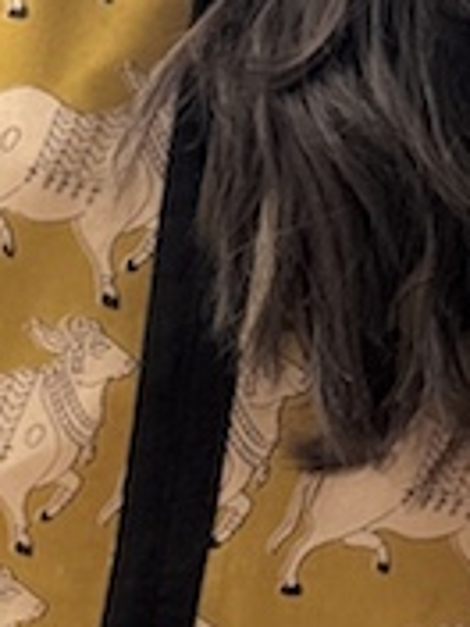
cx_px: -230
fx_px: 4924
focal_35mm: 272
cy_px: 620
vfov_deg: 7.3
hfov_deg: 5.4
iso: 64
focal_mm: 6.76
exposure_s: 1/464
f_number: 1.78
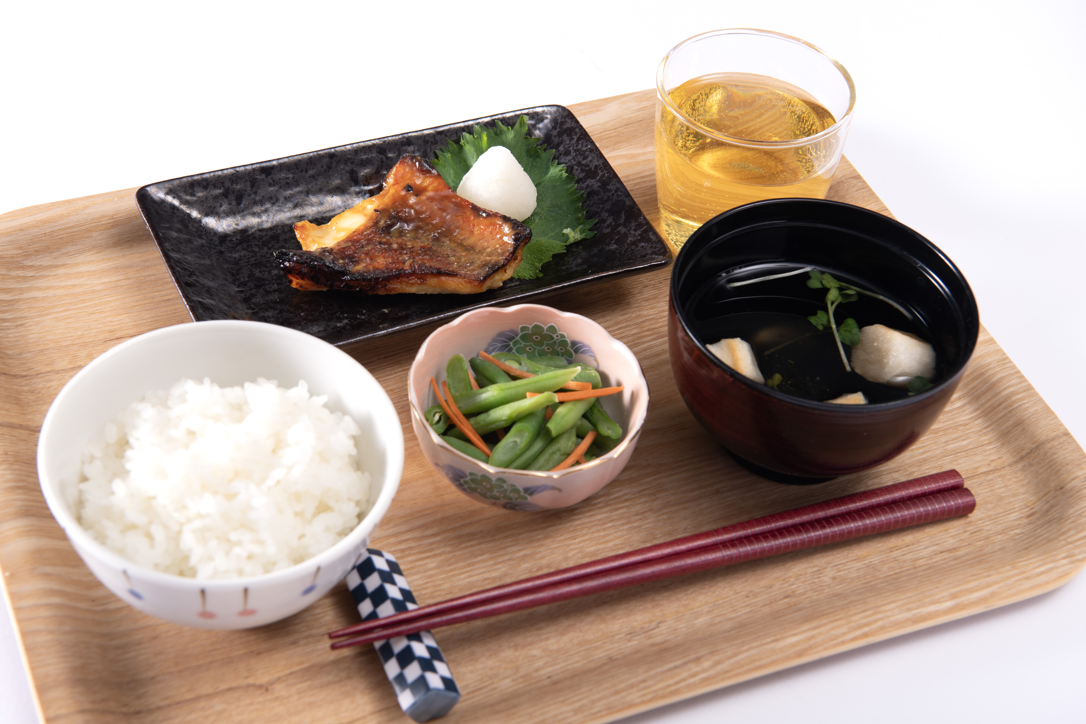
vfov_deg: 20.9
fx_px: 1961
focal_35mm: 65
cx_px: 543
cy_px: 362
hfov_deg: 31.0
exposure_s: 1/160
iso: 200
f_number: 11
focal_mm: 65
::::::
Begin with the line that contains "fx_px: 1961". Repeat it and every line after it through the end of the listing, exactly, and print nothing more.

→ EXERCISE SOLUTION
fx_px: 1961
focal_35mm: 65
cx_px: 543
cy_px: 362
hfov_deg: 31.0
exposure_s: 1/160
iso: 200
f_number: 11
focal_mm: 65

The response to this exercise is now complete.